Task data –
════════════════
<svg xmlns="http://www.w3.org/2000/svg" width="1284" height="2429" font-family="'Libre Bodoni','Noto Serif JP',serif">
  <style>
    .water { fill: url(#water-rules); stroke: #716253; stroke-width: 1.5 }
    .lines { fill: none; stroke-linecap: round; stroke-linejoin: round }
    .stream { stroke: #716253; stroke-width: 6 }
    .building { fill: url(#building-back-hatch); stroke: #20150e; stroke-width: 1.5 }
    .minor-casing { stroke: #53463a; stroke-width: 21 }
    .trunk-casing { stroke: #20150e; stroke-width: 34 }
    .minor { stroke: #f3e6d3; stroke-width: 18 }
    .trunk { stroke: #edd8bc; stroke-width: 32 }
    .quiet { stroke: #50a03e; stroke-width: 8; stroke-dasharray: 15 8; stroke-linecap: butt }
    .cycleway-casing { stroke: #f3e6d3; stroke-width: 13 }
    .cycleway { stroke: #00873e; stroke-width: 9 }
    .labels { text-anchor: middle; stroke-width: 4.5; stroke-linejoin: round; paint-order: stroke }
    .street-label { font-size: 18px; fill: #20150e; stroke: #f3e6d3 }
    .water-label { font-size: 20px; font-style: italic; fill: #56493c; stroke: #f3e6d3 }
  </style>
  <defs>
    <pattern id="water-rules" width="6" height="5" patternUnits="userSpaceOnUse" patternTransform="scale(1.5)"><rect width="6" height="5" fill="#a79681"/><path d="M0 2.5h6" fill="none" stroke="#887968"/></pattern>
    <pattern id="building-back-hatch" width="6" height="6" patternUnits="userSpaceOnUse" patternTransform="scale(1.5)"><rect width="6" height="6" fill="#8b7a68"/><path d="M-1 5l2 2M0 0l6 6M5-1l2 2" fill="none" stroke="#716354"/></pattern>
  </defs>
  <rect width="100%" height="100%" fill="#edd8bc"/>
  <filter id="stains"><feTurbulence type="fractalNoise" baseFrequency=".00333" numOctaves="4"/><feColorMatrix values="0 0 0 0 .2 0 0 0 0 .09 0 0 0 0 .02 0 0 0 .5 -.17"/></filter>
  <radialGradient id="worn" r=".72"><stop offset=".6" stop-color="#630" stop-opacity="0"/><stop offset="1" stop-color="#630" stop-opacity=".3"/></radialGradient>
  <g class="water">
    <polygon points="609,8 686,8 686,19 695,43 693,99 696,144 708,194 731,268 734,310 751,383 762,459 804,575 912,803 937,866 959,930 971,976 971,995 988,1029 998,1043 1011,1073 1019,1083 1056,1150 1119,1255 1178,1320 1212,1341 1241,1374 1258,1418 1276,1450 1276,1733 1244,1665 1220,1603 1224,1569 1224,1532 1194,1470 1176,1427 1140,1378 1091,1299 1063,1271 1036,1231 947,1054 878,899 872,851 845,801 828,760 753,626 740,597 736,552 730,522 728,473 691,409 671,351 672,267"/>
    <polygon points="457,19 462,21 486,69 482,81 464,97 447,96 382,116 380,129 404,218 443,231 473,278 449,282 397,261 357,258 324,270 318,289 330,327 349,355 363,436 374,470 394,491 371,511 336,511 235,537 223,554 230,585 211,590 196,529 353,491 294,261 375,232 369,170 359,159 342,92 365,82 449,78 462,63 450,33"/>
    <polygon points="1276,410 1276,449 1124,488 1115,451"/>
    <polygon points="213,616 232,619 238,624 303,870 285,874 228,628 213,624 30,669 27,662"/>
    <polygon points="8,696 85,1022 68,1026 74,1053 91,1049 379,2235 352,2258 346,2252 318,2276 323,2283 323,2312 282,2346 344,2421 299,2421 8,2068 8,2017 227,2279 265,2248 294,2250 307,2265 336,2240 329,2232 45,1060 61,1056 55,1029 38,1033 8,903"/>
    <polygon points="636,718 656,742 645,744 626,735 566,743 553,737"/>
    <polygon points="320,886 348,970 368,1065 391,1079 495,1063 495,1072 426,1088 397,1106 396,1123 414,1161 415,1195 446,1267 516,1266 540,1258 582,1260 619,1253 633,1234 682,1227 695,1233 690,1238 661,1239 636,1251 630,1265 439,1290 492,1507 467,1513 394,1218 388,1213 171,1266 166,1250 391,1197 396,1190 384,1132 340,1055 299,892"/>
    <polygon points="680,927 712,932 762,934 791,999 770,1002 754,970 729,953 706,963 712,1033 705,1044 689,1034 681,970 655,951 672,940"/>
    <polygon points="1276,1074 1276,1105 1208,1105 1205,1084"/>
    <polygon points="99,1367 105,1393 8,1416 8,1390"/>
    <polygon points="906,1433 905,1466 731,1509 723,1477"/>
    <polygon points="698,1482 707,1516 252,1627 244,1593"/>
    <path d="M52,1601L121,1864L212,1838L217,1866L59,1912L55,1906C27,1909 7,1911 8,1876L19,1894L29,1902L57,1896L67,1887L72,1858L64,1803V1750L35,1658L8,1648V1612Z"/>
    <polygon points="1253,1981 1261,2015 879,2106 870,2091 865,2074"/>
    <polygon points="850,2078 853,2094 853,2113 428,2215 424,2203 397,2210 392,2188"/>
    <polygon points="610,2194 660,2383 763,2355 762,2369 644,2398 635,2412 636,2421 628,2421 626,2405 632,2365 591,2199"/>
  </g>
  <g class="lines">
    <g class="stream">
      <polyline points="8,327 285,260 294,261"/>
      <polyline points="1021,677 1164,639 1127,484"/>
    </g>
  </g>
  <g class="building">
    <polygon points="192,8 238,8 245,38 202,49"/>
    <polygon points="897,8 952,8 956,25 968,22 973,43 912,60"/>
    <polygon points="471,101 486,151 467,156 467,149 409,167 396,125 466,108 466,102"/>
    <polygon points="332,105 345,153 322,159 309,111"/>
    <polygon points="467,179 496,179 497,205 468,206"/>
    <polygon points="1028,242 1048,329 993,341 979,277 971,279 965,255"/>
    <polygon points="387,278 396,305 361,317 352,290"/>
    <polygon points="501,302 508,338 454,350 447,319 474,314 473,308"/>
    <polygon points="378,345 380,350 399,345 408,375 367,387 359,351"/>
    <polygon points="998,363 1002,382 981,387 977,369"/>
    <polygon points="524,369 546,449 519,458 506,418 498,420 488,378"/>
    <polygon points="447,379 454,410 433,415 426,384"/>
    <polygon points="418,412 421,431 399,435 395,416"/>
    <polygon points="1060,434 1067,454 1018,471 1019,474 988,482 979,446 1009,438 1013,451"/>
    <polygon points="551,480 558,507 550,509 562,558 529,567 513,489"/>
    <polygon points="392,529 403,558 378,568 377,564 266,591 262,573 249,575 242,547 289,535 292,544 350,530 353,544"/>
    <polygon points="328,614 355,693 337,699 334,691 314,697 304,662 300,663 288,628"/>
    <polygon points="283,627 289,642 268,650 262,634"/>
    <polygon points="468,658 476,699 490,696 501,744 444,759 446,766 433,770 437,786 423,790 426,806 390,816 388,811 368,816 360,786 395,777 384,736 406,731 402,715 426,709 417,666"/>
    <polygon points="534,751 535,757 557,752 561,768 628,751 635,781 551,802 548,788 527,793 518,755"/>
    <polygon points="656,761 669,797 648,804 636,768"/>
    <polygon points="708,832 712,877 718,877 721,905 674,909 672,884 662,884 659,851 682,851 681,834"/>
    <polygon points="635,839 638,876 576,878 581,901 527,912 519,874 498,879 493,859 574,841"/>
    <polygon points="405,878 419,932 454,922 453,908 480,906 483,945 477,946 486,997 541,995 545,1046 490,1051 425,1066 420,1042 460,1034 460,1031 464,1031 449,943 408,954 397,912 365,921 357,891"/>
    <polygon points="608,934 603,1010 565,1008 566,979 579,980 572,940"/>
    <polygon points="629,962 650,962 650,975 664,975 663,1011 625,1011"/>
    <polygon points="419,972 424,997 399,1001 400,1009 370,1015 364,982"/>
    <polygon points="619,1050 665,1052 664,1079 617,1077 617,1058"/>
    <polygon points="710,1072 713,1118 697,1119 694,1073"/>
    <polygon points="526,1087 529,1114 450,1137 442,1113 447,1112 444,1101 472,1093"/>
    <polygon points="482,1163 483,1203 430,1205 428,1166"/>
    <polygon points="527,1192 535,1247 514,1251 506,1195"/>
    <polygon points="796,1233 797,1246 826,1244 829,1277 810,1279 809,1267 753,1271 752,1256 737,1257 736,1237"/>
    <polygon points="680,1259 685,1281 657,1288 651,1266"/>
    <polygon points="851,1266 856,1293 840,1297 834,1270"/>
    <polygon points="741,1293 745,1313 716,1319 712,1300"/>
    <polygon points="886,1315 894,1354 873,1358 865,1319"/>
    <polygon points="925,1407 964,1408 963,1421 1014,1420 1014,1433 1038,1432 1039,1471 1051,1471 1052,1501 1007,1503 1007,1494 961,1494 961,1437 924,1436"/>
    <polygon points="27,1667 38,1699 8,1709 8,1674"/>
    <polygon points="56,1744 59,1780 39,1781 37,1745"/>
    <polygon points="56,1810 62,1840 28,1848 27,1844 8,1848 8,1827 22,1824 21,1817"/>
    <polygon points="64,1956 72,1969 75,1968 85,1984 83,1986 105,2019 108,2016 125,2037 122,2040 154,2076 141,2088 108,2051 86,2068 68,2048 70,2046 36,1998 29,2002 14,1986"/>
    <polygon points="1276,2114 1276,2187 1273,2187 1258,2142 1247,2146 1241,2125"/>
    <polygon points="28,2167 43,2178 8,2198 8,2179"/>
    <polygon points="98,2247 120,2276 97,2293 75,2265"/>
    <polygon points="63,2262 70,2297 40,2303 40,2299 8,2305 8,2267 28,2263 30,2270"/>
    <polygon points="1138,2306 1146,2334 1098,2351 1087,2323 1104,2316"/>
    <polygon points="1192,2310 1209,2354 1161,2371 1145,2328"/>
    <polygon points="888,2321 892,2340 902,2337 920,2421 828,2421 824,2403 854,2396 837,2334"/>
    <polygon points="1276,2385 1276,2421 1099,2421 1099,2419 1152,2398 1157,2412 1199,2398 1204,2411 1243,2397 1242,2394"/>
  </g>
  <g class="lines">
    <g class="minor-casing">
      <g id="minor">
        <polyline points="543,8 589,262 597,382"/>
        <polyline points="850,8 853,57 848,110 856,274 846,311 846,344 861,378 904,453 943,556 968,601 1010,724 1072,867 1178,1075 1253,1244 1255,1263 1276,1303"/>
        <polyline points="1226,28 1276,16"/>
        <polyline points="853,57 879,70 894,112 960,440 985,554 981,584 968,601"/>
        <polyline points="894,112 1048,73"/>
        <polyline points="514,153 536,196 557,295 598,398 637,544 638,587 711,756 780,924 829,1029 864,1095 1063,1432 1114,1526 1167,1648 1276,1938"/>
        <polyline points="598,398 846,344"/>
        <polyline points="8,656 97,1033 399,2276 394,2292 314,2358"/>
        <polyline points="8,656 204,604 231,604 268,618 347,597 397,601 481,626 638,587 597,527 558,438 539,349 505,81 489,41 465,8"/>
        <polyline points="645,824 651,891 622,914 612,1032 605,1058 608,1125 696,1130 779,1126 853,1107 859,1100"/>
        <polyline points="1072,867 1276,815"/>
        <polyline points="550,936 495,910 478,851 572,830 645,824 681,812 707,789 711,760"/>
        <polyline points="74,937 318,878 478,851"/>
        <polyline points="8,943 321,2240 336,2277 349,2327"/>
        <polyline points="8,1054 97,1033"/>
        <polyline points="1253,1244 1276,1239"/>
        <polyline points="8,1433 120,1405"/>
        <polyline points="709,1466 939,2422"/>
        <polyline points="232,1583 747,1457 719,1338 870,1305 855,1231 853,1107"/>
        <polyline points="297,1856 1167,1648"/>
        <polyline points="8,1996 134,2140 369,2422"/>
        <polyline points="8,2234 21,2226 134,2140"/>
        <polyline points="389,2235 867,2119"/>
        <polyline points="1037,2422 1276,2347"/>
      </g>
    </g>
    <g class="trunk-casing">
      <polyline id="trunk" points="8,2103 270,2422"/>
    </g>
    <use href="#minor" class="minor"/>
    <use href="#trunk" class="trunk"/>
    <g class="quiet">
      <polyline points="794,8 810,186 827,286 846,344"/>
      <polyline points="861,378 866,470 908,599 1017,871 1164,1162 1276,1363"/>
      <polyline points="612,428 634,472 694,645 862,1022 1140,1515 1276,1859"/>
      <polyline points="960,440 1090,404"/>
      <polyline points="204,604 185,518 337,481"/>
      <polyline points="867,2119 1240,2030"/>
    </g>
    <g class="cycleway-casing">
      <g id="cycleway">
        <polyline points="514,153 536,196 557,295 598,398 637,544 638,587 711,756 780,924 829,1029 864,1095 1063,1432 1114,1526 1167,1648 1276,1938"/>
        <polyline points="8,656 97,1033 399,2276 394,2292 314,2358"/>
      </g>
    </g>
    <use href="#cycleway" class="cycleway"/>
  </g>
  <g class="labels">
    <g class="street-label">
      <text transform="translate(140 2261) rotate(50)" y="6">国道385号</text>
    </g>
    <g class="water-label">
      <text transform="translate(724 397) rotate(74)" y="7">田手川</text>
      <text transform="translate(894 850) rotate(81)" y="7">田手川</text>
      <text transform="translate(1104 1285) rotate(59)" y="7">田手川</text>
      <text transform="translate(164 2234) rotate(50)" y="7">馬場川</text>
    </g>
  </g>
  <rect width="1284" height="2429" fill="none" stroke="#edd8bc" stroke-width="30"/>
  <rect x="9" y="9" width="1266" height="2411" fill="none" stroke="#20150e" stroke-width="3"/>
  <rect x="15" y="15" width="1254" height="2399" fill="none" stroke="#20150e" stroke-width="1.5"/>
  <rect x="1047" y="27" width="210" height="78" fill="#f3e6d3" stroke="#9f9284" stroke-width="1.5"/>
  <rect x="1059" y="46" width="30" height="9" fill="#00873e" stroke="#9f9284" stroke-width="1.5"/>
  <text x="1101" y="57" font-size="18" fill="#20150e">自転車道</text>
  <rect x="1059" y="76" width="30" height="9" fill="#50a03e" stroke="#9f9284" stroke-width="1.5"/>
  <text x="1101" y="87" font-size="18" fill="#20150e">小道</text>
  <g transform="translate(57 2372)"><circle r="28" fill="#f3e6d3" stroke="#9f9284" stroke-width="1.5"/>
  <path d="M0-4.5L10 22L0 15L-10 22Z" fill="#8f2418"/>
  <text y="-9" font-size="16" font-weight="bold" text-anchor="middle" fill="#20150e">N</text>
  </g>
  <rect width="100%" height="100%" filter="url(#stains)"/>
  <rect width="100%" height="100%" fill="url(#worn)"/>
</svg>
════════════════
What is required –
Your answer should consist of the count of lines in the listing that hold the word "worn", with nothing else.

Response to this task –
2